-- start of EXERCISE MATERIALS --
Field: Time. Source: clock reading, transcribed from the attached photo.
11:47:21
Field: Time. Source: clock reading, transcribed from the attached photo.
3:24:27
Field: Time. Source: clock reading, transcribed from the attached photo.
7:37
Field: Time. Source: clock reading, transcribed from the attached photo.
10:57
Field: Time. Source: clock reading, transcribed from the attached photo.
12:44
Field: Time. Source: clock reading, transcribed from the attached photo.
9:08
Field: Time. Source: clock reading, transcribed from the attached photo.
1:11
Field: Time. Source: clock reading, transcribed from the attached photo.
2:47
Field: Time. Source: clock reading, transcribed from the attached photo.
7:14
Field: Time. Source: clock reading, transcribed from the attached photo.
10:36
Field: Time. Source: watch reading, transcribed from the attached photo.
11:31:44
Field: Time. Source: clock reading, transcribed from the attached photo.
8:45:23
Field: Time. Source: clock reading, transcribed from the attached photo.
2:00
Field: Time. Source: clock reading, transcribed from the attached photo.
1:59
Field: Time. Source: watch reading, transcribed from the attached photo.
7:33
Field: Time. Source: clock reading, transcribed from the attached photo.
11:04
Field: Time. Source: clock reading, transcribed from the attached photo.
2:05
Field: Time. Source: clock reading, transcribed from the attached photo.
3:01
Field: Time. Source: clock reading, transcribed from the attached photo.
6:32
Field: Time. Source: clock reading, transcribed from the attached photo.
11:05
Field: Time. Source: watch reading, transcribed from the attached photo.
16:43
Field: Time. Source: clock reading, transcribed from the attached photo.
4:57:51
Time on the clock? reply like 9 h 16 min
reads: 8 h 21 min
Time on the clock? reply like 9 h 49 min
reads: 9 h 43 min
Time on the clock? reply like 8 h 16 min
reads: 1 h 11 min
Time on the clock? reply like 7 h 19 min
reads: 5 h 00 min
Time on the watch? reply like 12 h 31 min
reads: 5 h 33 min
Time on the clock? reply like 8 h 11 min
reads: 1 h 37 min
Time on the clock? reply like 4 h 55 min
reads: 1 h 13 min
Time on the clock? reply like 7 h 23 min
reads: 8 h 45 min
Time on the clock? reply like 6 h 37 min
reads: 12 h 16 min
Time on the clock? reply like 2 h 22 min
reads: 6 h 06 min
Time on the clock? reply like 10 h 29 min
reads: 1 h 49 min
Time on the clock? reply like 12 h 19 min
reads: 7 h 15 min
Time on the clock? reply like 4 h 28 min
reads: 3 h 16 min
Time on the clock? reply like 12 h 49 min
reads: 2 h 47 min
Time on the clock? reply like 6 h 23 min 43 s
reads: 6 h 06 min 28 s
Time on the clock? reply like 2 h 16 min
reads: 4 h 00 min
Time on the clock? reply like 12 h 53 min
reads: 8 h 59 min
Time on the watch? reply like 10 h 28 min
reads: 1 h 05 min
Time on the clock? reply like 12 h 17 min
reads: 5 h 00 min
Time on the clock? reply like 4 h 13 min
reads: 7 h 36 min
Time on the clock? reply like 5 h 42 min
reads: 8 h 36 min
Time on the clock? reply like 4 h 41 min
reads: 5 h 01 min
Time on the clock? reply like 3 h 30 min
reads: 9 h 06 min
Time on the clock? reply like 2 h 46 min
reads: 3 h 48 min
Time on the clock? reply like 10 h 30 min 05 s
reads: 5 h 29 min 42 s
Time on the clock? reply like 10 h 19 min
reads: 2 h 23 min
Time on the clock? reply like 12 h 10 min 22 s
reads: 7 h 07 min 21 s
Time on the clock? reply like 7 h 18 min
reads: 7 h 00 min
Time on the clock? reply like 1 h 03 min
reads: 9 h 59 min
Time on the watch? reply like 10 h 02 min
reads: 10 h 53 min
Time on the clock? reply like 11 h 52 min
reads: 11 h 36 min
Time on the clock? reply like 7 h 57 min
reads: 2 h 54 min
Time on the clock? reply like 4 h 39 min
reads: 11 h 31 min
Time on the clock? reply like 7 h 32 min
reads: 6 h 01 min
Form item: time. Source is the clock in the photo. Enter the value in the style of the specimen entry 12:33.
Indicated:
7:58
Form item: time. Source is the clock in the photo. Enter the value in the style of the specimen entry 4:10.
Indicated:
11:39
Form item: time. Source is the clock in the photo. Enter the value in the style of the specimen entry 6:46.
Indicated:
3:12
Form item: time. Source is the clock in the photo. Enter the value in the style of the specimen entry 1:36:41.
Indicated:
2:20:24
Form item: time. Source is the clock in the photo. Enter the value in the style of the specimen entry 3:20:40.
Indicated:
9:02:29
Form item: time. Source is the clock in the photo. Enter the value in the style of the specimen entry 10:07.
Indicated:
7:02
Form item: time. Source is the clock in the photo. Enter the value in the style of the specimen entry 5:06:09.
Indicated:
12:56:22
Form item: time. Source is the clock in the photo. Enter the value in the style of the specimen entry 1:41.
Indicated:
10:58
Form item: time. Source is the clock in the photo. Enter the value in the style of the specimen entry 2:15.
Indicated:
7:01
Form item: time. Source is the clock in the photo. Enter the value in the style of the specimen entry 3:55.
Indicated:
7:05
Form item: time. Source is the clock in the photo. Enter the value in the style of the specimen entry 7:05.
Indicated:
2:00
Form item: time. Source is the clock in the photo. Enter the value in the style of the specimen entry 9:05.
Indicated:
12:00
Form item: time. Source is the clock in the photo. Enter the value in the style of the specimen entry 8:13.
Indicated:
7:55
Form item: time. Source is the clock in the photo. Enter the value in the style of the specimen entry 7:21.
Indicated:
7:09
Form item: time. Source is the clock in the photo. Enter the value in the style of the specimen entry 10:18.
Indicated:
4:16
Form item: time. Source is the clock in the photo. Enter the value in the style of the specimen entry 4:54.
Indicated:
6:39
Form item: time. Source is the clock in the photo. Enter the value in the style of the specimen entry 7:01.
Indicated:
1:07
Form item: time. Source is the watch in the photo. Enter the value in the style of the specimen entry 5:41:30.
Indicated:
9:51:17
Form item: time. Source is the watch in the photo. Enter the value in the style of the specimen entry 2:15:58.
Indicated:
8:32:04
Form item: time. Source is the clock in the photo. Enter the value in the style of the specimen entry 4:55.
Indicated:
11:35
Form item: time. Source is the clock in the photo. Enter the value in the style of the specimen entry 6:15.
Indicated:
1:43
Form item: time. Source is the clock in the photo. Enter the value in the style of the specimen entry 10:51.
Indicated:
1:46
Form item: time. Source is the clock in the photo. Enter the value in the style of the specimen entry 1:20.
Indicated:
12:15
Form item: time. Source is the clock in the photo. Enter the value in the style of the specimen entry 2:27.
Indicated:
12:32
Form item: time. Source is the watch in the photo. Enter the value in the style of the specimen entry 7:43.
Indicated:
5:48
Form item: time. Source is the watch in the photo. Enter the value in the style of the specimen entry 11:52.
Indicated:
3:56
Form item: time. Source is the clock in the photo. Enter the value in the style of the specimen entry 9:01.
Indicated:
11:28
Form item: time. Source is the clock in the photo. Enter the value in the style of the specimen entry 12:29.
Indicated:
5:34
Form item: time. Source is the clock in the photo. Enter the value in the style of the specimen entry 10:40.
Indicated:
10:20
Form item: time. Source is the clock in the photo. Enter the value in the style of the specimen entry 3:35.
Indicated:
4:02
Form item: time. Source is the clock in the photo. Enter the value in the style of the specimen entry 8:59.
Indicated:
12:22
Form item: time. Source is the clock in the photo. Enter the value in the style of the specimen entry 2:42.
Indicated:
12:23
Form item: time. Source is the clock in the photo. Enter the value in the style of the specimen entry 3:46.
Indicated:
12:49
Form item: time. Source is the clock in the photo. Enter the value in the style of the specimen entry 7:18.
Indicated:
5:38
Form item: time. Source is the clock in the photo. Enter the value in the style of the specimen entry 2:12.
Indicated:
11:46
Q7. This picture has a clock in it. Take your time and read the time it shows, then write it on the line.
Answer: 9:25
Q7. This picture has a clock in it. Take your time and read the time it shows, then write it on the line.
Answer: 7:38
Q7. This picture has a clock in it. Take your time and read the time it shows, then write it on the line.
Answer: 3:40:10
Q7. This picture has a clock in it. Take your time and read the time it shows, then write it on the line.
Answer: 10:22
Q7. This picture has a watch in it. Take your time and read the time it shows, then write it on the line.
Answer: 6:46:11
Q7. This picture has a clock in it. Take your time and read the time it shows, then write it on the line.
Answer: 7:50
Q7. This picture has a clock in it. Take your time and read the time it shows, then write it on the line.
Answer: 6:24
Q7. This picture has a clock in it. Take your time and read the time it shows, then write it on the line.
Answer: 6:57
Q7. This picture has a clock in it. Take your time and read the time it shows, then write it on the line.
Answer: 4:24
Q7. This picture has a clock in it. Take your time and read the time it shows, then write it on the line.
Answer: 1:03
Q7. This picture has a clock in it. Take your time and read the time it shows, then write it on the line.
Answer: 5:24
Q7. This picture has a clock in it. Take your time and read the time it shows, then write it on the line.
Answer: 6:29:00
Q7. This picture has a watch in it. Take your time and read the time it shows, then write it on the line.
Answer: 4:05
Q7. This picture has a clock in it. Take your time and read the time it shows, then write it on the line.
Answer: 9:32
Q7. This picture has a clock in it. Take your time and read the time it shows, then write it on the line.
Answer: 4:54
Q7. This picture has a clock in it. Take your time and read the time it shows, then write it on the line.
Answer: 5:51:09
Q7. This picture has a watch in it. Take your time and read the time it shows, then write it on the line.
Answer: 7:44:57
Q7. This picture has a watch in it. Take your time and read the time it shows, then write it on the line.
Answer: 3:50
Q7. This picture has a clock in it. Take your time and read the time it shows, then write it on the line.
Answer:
-- end of EXERCISE MATERIALS --
#### [EXERCISE BRIEF]
Convert the items above, from the first one through the line containing "reads: 1 h 37 min", inclusive, into a two-column CSV with the headers item and answer. Give one row per item, put its text and its answer each in a single quoted field, and replace any line breaks with spaces.

#### [WRITTEN SOLUTION]
item,answer
"Field: Time. Source: clock reading, transcribed from the attached photo.","11:47:21"
"Field: Time. Source: clock reading, transcribed from the attached photo.","3:24:27"
"Field: Time. Source: clock reading, transcribed from the attached photo.","7:37"
"Field: Time. Source: clock reading, transcribed from the attached photo.","10:57"
"Field: Time. Source: clock reading, transcribed from the attached photo.","12:44"
"Field: Time. Source: clock reading, transcribed from the attached photo.","9:08"
"Field: Time. Source: clock reading, transcribed from the attached photo.","1:11"
"Field: Time. Source: clock reading, transcribed from the attached photo.","2:47"
"Field: Time. Source: clock reading, transcribed from the attached photo.","7:14"
"Field: Time. Source: clock reading, transcribed from the attached photo.","10:36"
"Field: Time. Source: watch reading, transcribed from the attached photo.","11:31:44"
"Field: Time. Source: clock reading, transcribed from the attached photo.","8:45:23"
"Field: Time. Source: clock reading, transcribed from the attached photo.","2:00"
"Field: Time. Source: clock reading, transcribed from the attached photo.","1:59"
"Field: Time. Source: watch reading, transcribed from the attached photo.","7:33"
"Field: Time. Source: clock reading, transcribed from the attached photo.","11:04"
"Field: Time. Source: clock reading, transcribed from the attached photo.","2:05"
"Field: Time. Source: clock reading, transcribed from the attached photo.","3:01"
"Field: Time. Source: clock reading, transcribed from the attached photo.","6:32"
"Field: Time. Source: clock reading, transcribed from the attached photo.","11:05"
"Field: Time. Source: watch reading, transcribed from the attached photo.","16:43"
"Field: Time. Source: clock reading, transcribed from the attached photo.","4:57:51"
"Time on the clock? reply like 9 h 16 min reads:","8 h 21 min"
"Time on the clock? reply like 9 h 49 min reads:","9 h 43 min"
"Time on the clock? reply like 8 h 16 min reads:","1 h 11 min"
"Time on the clock? reply like 7 h 19 min reads:","5 h 00 min"
"Time on the watch? reply like 12 h 31 min reads:","5 h 33 min"
"Time on the clock? reply like 8 h 11 min reads:","1 h 37 min"